This program displays a 'tumbling' gold pyramid, lit from the front by a single point-source light, to demonstrate the capabilities of the Direct3D lighting engine and the ease with which it can be used from BBC BASIC for Windows. It requires DirectX™ 9.0 or later to be installed on your PC. Updated to include specular reflections.
| Download LIGHTING.BBC | Run LIGHTING.EXE |
|---|
REM. Program to demonstrate lighting and specular reflection
MODE 8
INSTALL @lib$+"D3D9LIBA"
ON CLOSE PROCcleanup : QUIT
ON ERROR PROCcleanup : SYS "MessageBox", @hwnd%, REPORT$, 0, 48 : QUIT
ON MOVE IF @msg% <> 5 RETURN ELSE PROCcleanup : CLEAR
VDU 20,26,12
DIM pVB%(0), nv%(0), vf%(0), vl%(0), l%(0), m%(0), t%(0), y(0), p(0), r(0)
DIM X(0), Y(0), Z(0), eye(2), at(2), n(2)
——
Task to carry out
Please continue the Direct3D lighting demo program from its last line, DIM X(0), Y(0), Z(0), eye(2), at(2), n(2). The items that come next are from a separate source.
——
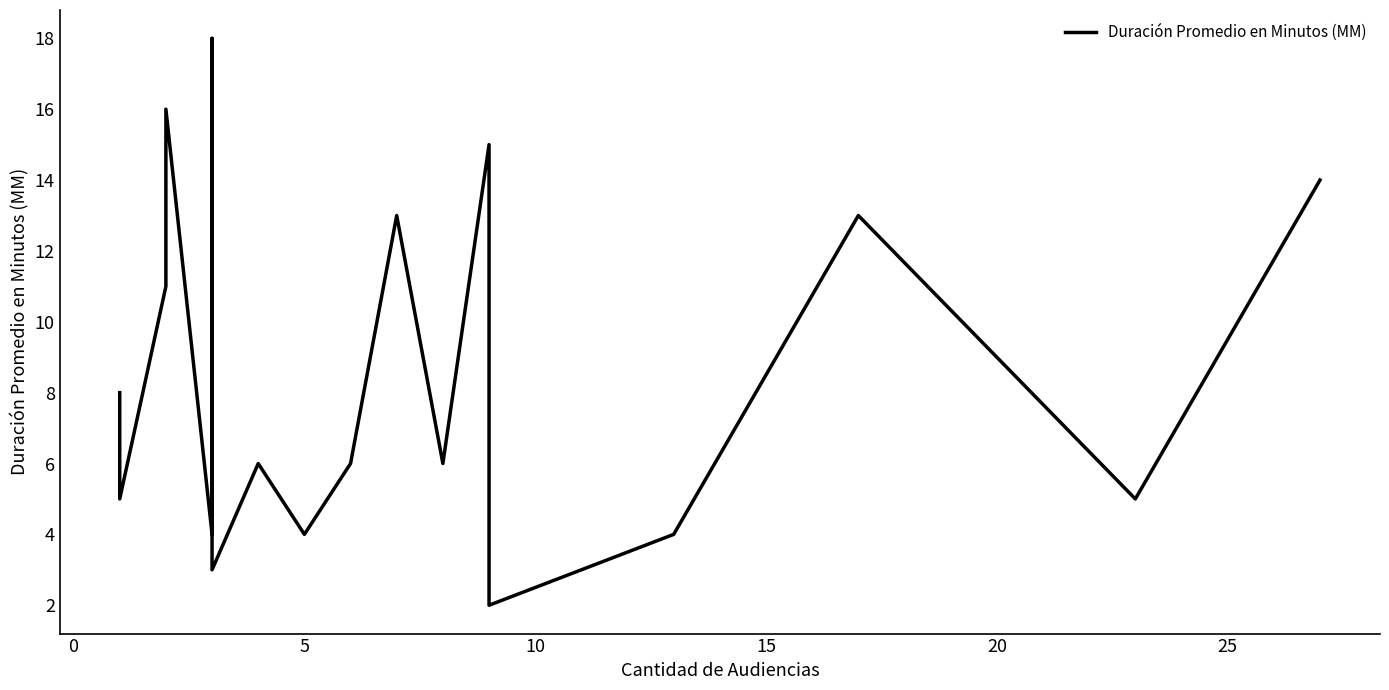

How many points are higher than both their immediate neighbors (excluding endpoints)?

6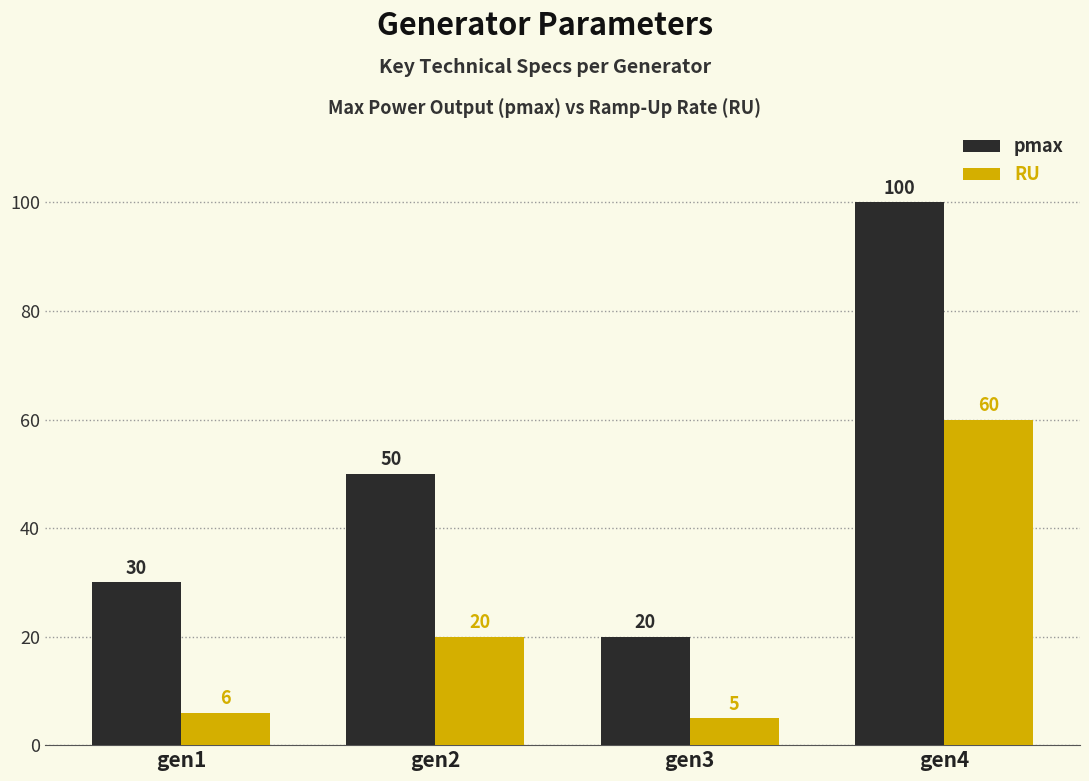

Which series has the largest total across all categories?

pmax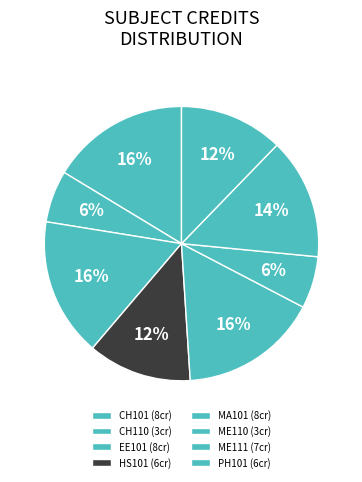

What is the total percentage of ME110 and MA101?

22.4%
——
Reply
REM. Initialise Direct3D:
pDevice% = FN_initd3d(@hwnd%, 2, 1)
IF pDevice% = 0 ERROR 100, "Couldn't initialise Direct3D"
SYS !(!pDevice%+228), pDevice%, 29, 1 : REM D3DRS_SPECULARENABLE
REM. Create 3D object with surface normals:
F% = OPENOUT(@tmp$+"lighting.fvf")
BPUT #F%,18 : BPUT#F%,0 : BPUT #F%,0 : BPUT#F%,0 : REM number of vertices
BPUT #F%,&12 : BPUT #F%,0 : BPUT#F%,24 : BPUT#F%,0 : REM vertex format and size
FOR V% = 0 TO 5
READ x1, y1, z1, x2, y2, z2, x3, y3, z3
a = x2 - x3
b = y2 - y3
c = z2 - z3
d = x1 - x3
e = y1 - y3
f = z1 - z3
n(0) = b*f-c*e
n(1) = c*d-a*f
n(2) = a*e-b*d
n() /= MOD(n())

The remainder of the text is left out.